◆ **EXERCISE**
Select every line in the records below that contains the string "Redmi" and copy each of those lines.

◆ **RECORDS SUPPLIED**
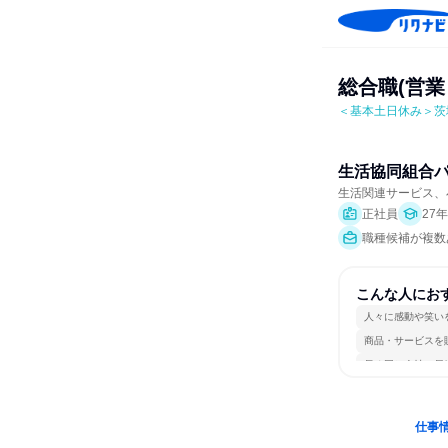
総合職(営業
＜基本土日休み＞茨
生活協同組合
生活関連サービス、
正社員
27
職種候補が複数
こんな人にお
人々に感動や笑い
商品・サービスを
長く同じ会社に居
仕事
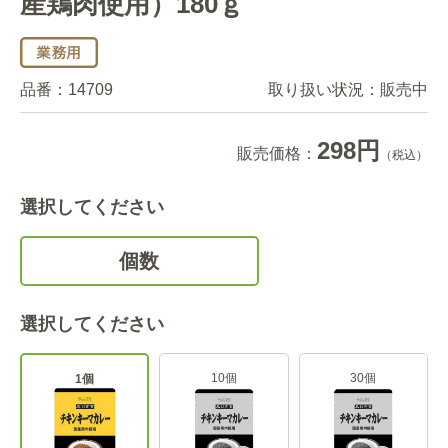
産鶏肉使用）180ｇ
品番：
14709
取り扱い状況：
販売中
298円
販売価格：
（税込）
選択してください
個数
選択してください
10個
30個
1個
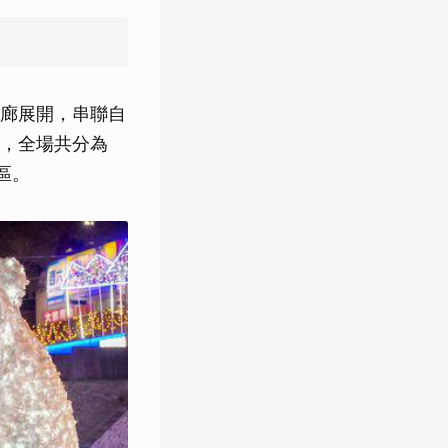
廊展開，串聯自
，全場共分為
區。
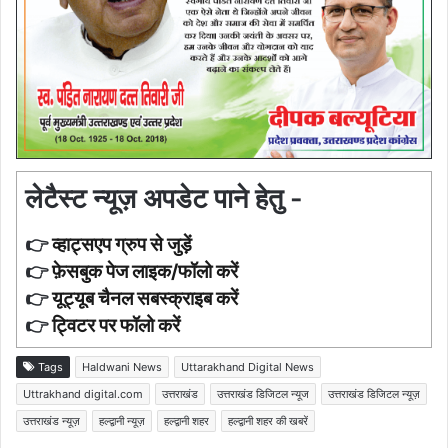
लेटैस्ट न्यूज़ अपडेट पाने हेतु -
👉
व्हाट्सएप ग्रुप से जुड़ें
👉
फ़ेसबुक पेज लाइक/फॉलो करें
👉
यूट्यूब चैनल सबस्क्राइब करें
👉
ट्विटर पर फॉलो करें
Tags
Haldwani News
Uttarakhand Digital News
Uttrakhand digital.com
उत्तराखंड
उत्तराखंड डिजिटल न्यूज
उत्तराखंड डिजिटल न्यूज़
उत्तराखंड न्यूज़
हल्द्वानी न्यूज़
हल्द्वानी शहर
हल्द्वानी शहर की खबरें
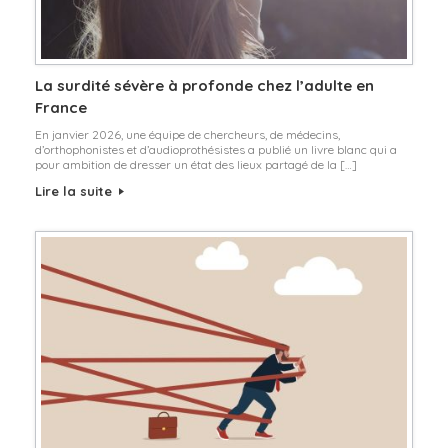
La surdité sévère à profonde chez l’adulte en
France
En janvier 2026, une équipe de chercheurs, de médecins,
d’orthophonistes et d’audioprothésistes a publié un livre blanc qui a
pour ambition de dresser un état des lieux partagé de la […]
Lire la suite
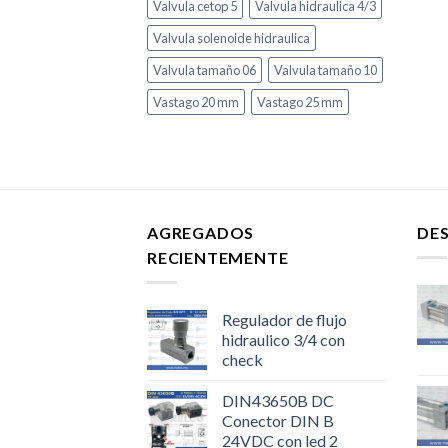
Valvula cetop 5
Valvula hidraulica 4/3
Valvula solenoide hidraulica
Valvula tamaño 06
Valvula tamaño 10
Vastago 20 mm
Vastago 25 mm
AGREGADOS
DE
RECIENTEMENTE
Regulador de flujo
hidraulico 3/4 con
check
DIN43650B DC
Conector DIN B
24VDC con led 2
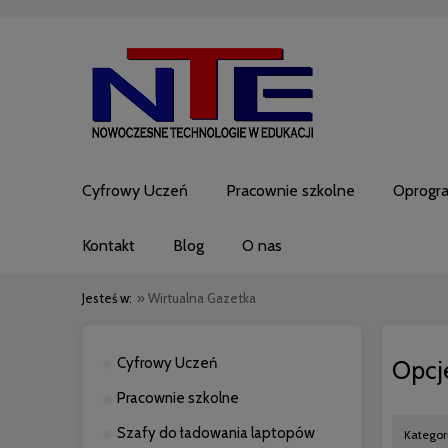
Cyfrowy Uczeń
Pracownie szkolne
Oprogr
Kontakt
Blog
O nas
Jesteś w:
»
Wirtualna Gazetka
Cyfrowy Uczeń
Opcj
Pracownie szkolne
Szafy do ładowania laptopów
Kategor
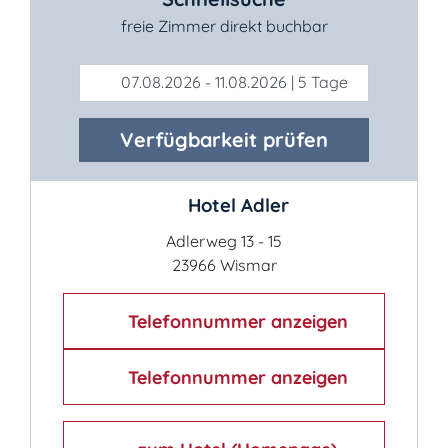
freie Zimmer direkt buchbar
07.08.2026 - 11.08.2026 | 5 Tage
Verfügbarkeit prüfen
Hotel Adler
Adlerweg 13 - 15
23966 Wismar
Telefonnummer anzeigen
Telefonnummer anzeigen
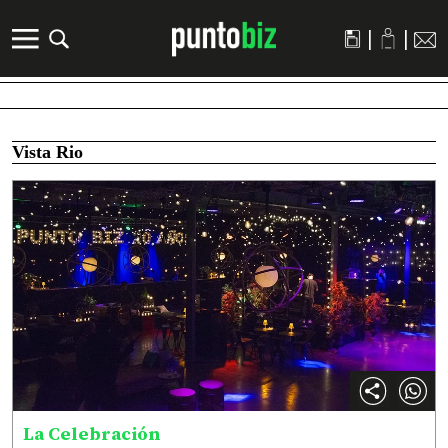
|
|
Vista Rio
La Celebración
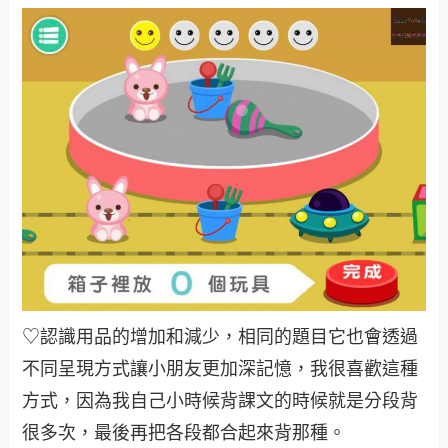
♡認識用品的增加和減少，相同的題目它也會透過
不同呈現方式讓小朋友更加深記憶，我很喜歡這種
方式，因為我自己小時候背課文的時候就是分段背
很多次，最後再把各段都合起來背那種。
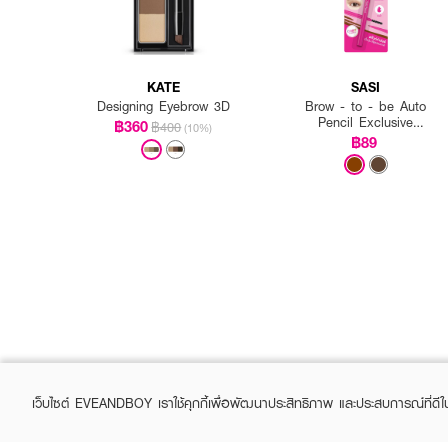
KATE
SASI
Designing Eyebrow 3D
Brow - to - be Auto
Pencil Exclusive
฿360
฿400
(10%)
EVEANDBOY
฿89
เว็บไซต์ EVEANDBOY เราใช้คุกกี้เพื่อพัฒนาประสิทธิภาพ และประสบการณ์ที่ดี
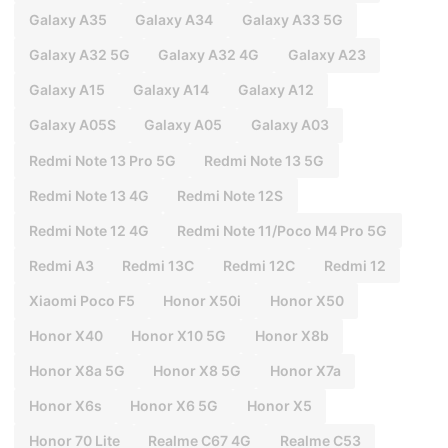
Galaxy A35
Galaxy A34
Galaxy A33 5G
Galaxy A32 5G
Galaxy A32 4G
Galaxy A23
Galaxy A15
Galaxy A14
Galaxy A12
Galaxy A05S
Galaxy A05
Galaxy A03
Redmi Note 13 Pro 5G
Redmi Note 13 5G
Redmi Note 13 4G
Redmi Note 12S
Redmi Note 12 4G
Redmi Note 11/Poco M4 Pro 5G
Redmi A3
Redmi 13C
Redmi 12C
Redmi 12
Xiaomi Poco F5
Honor X50i
Honor X50
Honor X40
Honor X10 5G
Honor X8b
Honor X8a 5G
Honor X8 5G
Honor X7a
Honor X6s
Honor X6 5G
Honor X5
Honor 70 Lite
Realme C67 4G
Realme C53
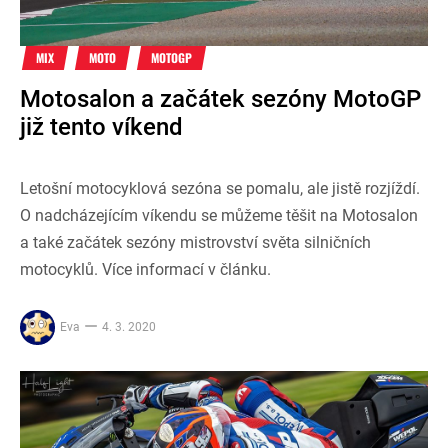
MIX
MOTO
MOTOGP
Motosalon a začátek sezóny MotoGP
již tento víkend
Letošní motocyklová sezóna se pomalu, ale jistě rozjíždí.
O nadcházejícím víkendu se můžeme těšit na Motosalon
a také začátek sezóny mistrovství světa silničních
motocyklů. Více informací v článku.
Eva
4. 3. 2020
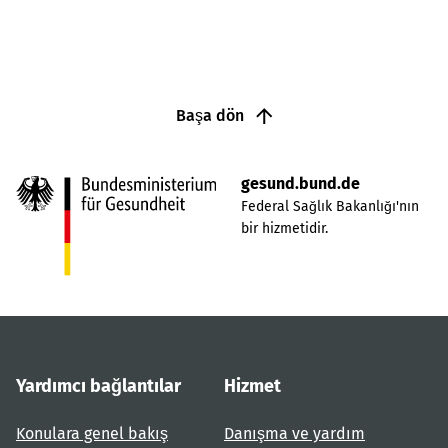
Başa dön
gesund.bund.de
Federal Sağlık Bakanlığı'nın
bir hizmetidir.
Yardımcı bağlantılar
Hizmet
Konulara genel bakış
Danışma ve yardım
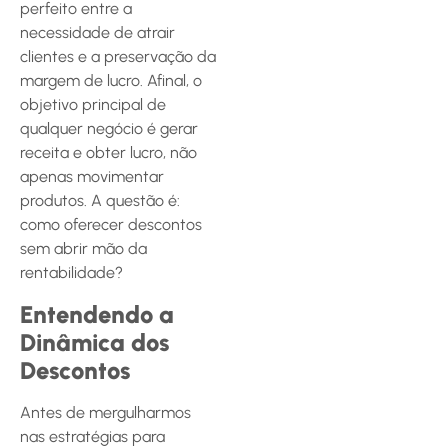
perfeito entre a
necessidade de atrair
clientes e a preservação da
margem de lucro. Afinal, o
objetivo principal de
qualquer negócio é gerar
receita e obter lucro, não
apenas movimentar
produtos. A questão é:
como oferecer descontos
sem abrir mão da
rentabilidade?
Entendendo a
Dinâmica dos
Descontos
Antes de mergulharmos
nas estratégias para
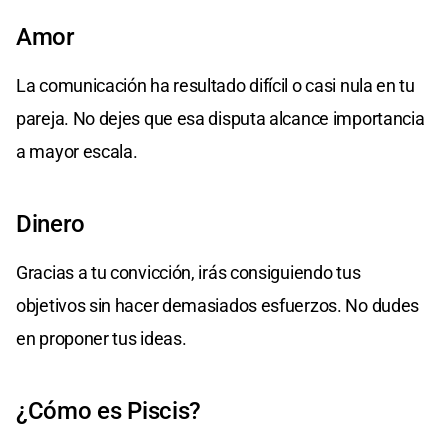
Amor
La comunicación ha resultado difícil o casi nula en tu
pareja. No dejes que esa disputa alcance importancia
a mayor escala.
Dinero
Gracias a tu convicción, irás consiguiendo tus
objetivos sin hacer demasiados esfuerzos. No dudes
en proponer tus ideas.
¿Cómo es Piscis?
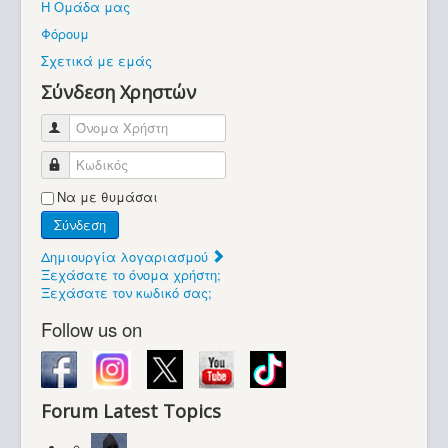
Η Ομάδα μας
Βοήθεια
Φόρουμ
Βρίσκεστε εδώ:
Σχετικά με εμάς
Retrocomputers.gr
Σύνδεση Χρηστών
Όνομα Χρήστη
Κωδικός
Να με θυμάσαι
Σύνδεση
Δημιουργία λογαριασμού
Ξεχάσατε το όνομα χρήστη;
Ξεχάσατε τον κωδικό σας;
Follow us on
Forum Latest Topics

◆ **TASK RESPONSE**
Redmi Note 13 Pro 5G
Redmi Note 13 5G
Redmi Note 13 4G
Redmi Note 12S
Redmi Note 12 4G
Redmi Note 11/Poco M4 Pro 5G
Redmi A3
Redmi 13C
Redmi 12C
Redmi 12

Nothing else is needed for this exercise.